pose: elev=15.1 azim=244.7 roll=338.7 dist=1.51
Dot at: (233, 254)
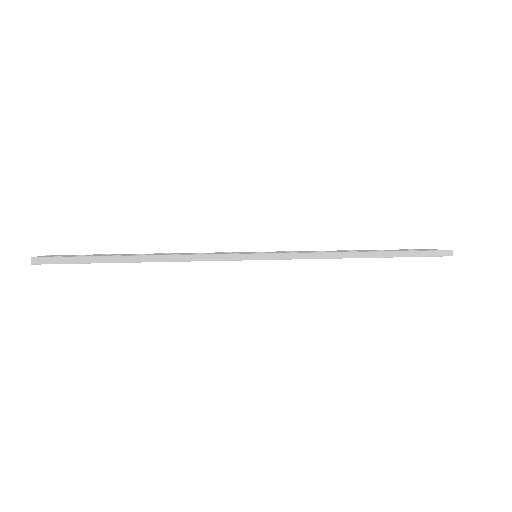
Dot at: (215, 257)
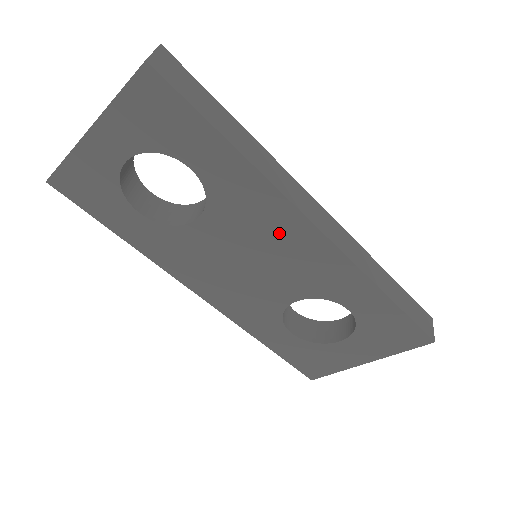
...
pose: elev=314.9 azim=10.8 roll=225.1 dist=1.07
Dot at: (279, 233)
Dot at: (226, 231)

DIRECTIVE -
Please report every line above that contains the string "roll", copying each such line in full. Case counts.

ANSWER FOR THIS EXERCISE -
pose: elev=15.1 azim=244.7 roll=338.7 dist=1.51
pose: elev=314.9 azim=10.8 roll=225.1 dist=1.07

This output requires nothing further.